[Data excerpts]
= = = =

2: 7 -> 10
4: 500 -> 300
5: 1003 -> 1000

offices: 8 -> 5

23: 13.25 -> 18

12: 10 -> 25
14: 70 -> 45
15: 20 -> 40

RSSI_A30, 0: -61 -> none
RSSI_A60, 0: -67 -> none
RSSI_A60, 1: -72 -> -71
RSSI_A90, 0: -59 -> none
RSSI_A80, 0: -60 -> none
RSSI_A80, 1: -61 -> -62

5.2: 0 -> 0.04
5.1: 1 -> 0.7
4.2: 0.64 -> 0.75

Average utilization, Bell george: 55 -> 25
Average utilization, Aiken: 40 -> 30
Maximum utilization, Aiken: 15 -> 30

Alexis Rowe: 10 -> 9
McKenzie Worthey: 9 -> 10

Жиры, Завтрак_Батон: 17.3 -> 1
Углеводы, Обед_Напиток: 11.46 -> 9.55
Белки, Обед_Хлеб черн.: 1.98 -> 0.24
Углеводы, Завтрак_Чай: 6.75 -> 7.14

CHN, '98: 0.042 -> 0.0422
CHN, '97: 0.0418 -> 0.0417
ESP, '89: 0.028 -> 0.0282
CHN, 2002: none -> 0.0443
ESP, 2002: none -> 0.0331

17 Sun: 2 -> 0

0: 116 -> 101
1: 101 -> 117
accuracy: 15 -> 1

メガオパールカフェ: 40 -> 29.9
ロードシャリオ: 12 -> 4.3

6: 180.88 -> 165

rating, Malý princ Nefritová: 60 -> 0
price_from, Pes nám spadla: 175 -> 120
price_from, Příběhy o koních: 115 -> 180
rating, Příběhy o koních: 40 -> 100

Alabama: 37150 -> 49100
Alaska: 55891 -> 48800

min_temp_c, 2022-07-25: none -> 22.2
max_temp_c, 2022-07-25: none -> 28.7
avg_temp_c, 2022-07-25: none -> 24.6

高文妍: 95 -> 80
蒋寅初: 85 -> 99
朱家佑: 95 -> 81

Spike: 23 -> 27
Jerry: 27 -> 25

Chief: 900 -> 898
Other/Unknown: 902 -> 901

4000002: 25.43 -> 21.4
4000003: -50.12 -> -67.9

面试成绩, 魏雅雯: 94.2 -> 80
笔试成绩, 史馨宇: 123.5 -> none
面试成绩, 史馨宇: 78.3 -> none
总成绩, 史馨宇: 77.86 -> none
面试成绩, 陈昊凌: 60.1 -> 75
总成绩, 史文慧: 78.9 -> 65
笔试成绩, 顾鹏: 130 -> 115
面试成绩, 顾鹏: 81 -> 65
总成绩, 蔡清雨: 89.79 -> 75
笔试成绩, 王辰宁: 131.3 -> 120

= = = =

▸ **Assignment**
Reproduce each entry above exactly, keeping every word.

▸ **Response**
2: 7 -> 10
4: 500 -> 300
5: 1003 -> 1000

offices: 8 -> 5

23: 13.25 -> 18

12: 10 -> 25
14: 70 -> 45
15: 20 -> 40

RSSI_A30, 0: -61 -> none
RSSI_A60, 0: -67 -> none
RSSI_A60, 1: -72 -> -71
RSSI_A90, 0: -59 -> none
RSSI_A80, 0: -60 -> none
RSSI_A80, 1: -61 -> -62

5.2: 0 -> 0.04
5.1: 1 -> 0.7
4.2: 0.64 -> 0.75

Average utilization, Bell george: 55 -> 25
Average utilization, Aiken: 40 -> 30
Maximum utilization, Aiken: 15 -> 30

Alexis Rowe: 10 -> 9
McKenzie Worthey: 9 -> 10

Жиры, Завтрак_Батон: 17.3 -> 1
Углеводы, Обед_Напиток: 11.46 -> 9.55
Белки, Обед_Хлеб черн.: 1.98 -> 0.24
Углеводы, Завтрак_Чай: 6.75 -> 7.14

CHN, '98: 0.042 -> 0.0422
CHN, '97: 0.0418 -> 0.0417
ESP, '89: 0.028 -> 0.0282
CHN, 2002: none -> 0.0443
ESP, 2002: none -> 0.0331

17 Sun: 2 -> 0

0: 116 -> 101
1: 101 -> 117
accuracy: 15 -> 1

メガオパールカフェ: 40 -> 29.9
ロードシャリオ: 12 -> 4.3

6: 180.88 -> 165

rating, Malý princ Nefritová: 60 -> 0
price_from, Pes nám spadla: 175 -> 120
price_from, Příběhy o koních: 115 -> 180
rating, Příběhy o koních: 40 -> 100

Alabama: 37150 -> 49100
Alaska: 55891 -> 48800

min_temp_c, 2022-07-25: none -> 22.2
max_temp_c, 2022-07-25: none -> 28.7
avg_temp_c, 2022-07-25: none -> 24.6

高文妍: 95 -> 80
蒋寅初: 85 -> 99
朱家佑: 95 -> 81

Spike: 23 -> 27
Jerry: 27 -> 25

Chief: 900 -> 898
Other/Unknown: 902 -> 901

4000002: 25.43 -> 21.4
4000003: -50.12 -> -67.9

面试成绩, 魏雅雯: 94.2 -> 80
笔试成绩, 史馨宇: 123.5 -> none
面试成绩, 史馨宇: 78.3 -> none
总成绩, 史馨宇: 77.86 -> none
面试成绩, 陈昊凌: 60.1 -> 75
总成绩, 史文慧: 78.9 -> 65
笔试成绩, 顾鹏: 130 -> 115
面试成绩, 顾鹏: 81 -> 65
总成绩, 蔡清雨: 89.79 -> 75
笔试成绩, 王辰宁: 131.3 -> 120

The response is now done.